TASK DESCRIPTION ->
Beginning at the line that contains "Επίσκεψη αυστραλών", repeat each line exactly through the last one of the records below, and leave out the pictures.

————————

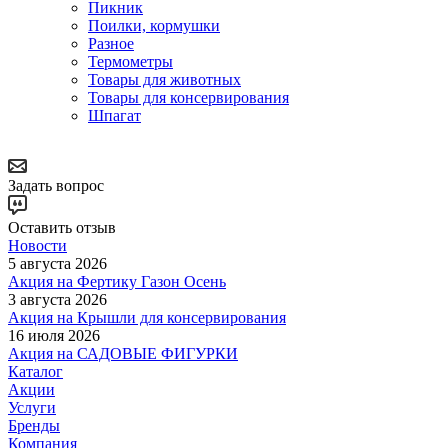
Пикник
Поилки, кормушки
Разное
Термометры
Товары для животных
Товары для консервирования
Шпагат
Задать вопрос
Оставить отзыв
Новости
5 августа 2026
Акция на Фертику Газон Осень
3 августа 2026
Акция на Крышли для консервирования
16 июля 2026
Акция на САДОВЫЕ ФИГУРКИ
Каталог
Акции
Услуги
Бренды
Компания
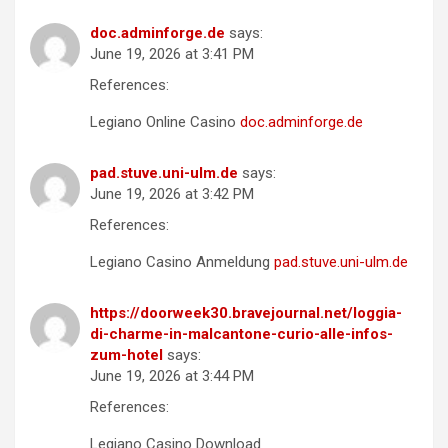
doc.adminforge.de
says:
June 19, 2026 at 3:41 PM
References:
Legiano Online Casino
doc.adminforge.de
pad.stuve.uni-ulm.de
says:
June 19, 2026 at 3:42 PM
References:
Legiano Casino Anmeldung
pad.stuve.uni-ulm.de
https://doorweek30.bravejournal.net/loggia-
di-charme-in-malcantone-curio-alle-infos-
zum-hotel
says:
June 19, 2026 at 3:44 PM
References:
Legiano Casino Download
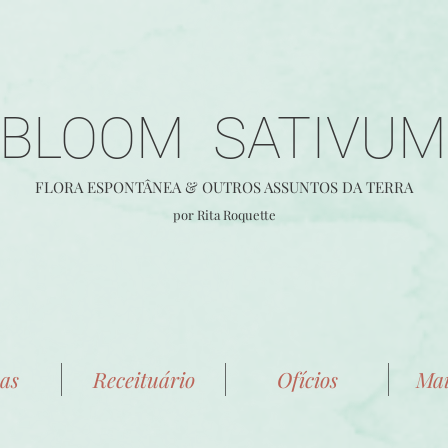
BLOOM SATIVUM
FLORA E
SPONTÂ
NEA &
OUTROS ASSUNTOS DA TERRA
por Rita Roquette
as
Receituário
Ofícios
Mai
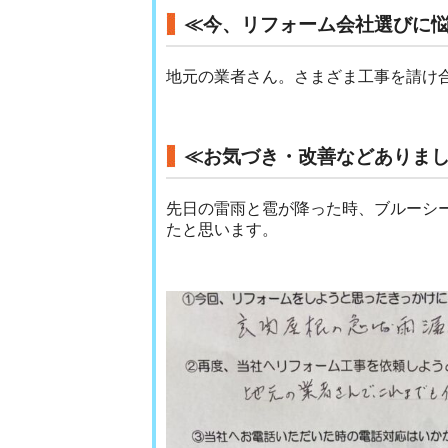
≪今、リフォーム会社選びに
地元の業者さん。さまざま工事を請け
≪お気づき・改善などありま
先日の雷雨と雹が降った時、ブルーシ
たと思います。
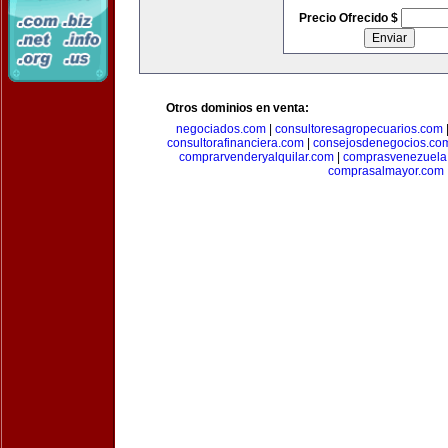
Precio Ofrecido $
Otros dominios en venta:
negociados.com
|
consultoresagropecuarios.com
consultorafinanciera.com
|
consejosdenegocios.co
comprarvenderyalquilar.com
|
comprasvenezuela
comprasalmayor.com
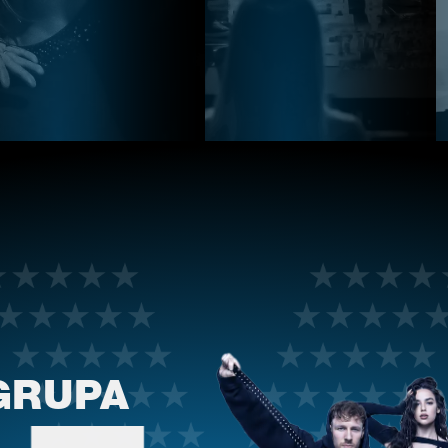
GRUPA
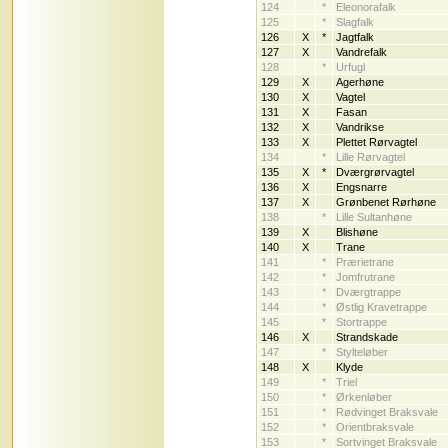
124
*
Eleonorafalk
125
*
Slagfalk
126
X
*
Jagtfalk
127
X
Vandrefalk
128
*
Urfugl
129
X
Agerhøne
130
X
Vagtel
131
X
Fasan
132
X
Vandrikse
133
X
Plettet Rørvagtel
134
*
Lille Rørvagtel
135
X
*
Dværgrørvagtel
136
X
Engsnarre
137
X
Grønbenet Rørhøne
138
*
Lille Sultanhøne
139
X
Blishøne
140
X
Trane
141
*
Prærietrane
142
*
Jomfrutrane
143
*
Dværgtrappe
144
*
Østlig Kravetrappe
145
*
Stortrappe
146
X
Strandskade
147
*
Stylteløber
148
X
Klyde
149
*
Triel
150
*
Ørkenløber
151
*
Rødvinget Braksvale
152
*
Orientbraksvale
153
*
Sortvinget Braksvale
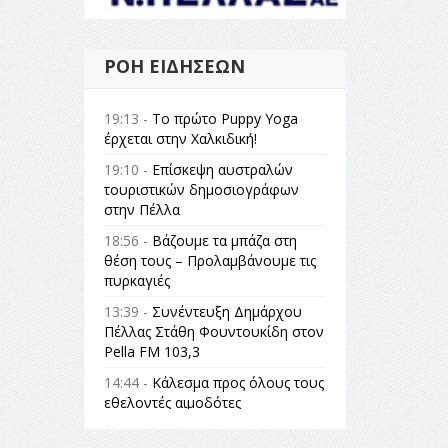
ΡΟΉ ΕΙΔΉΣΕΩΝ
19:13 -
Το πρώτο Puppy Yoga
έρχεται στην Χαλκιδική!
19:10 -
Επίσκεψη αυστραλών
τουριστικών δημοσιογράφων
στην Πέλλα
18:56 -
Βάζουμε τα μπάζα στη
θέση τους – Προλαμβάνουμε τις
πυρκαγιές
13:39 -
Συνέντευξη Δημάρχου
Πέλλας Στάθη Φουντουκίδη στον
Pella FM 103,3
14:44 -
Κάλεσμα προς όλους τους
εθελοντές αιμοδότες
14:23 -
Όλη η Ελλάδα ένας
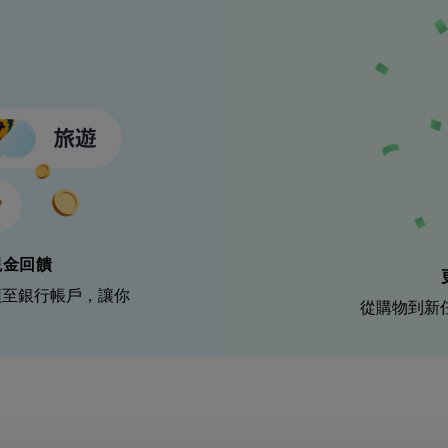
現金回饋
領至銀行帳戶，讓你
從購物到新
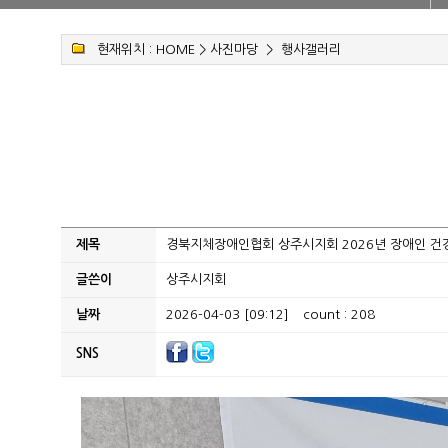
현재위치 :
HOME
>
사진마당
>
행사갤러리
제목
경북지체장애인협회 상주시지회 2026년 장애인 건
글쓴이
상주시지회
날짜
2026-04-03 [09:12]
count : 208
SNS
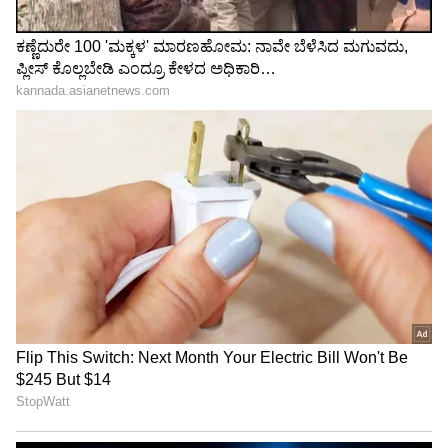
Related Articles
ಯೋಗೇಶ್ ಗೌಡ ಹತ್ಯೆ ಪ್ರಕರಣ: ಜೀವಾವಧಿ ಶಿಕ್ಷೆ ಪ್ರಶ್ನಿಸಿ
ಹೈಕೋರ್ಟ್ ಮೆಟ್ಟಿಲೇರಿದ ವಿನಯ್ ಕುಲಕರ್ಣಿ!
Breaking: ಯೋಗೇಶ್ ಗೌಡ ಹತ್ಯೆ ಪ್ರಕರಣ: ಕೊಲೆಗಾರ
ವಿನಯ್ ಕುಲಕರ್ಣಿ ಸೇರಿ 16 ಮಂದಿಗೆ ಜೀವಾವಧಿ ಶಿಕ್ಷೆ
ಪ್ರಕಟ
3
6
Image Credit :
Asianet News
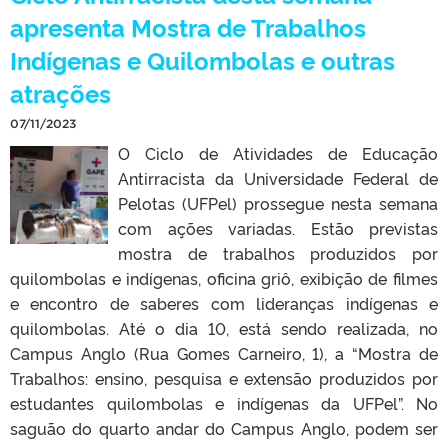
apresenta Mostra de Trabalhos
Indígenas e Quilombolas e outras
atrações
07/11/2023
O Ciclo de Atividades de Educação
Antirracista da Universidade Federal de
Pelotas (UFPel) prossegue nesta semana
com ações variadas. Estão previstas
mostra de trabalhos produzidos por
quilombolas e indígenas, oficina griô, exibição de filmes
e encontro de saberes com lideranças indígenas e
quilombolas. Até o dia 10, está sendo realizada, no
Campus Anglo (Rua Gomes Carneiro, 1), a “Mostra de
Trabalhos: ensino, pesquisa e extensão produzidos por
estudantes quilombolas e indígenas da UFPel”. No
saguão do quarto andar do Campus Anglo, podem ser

————————

EXERCISE OUTPUT ->
Επίσκεψη αυστραλών
τουριστικών δημοσιογράφων
στην Πέλλα
18:56 -
Βάζουμε τα μπάζα στη
θέση τους – Προλαμβάνουμε τις
πυρκαγιές
13:39 -
Συνέντευξη Δημάρχου
Πέλλας Στάθη Φουντουκίδη στον
Pella FM 103,3
14:44 -
Κάλεσμα προς όλους τους
εθελοντές αιμοδότες
14:23 -
Όλη η Ελλάδα ένας
現金回饋
領至銀行帳戶，讓你
從購物到新
현재위치 :
HOME
>
사진마당
>
행사갤러리
제목
경북지체장애인협회 상주시지회 2026년 장애인 건
글쓴이
상주시지회
날짜
2026-04-03 [09:12]
count : 208
SNS
Related Articles
ಯೋಗೇಶ್ ಗೌಡ ಹತ್ಯೆ ಪ್ರಕರಣ: ಜೀವಾವಧಿ ಶಿಕ್ಷೆ ಪ್ರಶ್ನಿಸಿ
ಹೈಕೋರ್ಟ್ ಮೆಟ್ಟಿಲೇರಿದ ವಿನಯ್ ಕುಲಕರ್ಣಿ!
Breaking: ಯೋಗೇಶ್ ಗೌಡ ಹತ್ಯೆ ಪ್ರಕರಣ: ಕೊಲೆಗಾರ
ವಿನಯ್ ಕುಲಕರ್ಣಿ ಸೇರಿ 16 ಮಂದಿಗೆ ಜೀವಾವಧಿ ಶಿಕ್ಷೆ
ಪ್ರಕಟ
3
6
Image Credit :
Asianet News
apresenta Mostra de Trabalhos
Indígenas e Quilombolas e outras
atrações
07/11/2023
O Ciclo de Atividades de Educação
Antirracista da Universidade Federal de
Pelotas (UFPel) prossegue nesta semana
com ações variadas. Estão previstas
mostra de trabalhos produzidos por
quilombolas e indígenas, oficina griô, exibição de filmes
e encontro de saberes com lideranças indígenas e
quilombolas. Até o dia 10, está sendo realizada, no
Campus Anglo (Rua Gomes Carneiro, 1), a “Mostra de
Trabalhos: ensino, pesquisa e extensão produzidos por
estudantes quilombolas e indígenas da UFPel”. No
saguão do quarto andar do Campus Anglo, podem ser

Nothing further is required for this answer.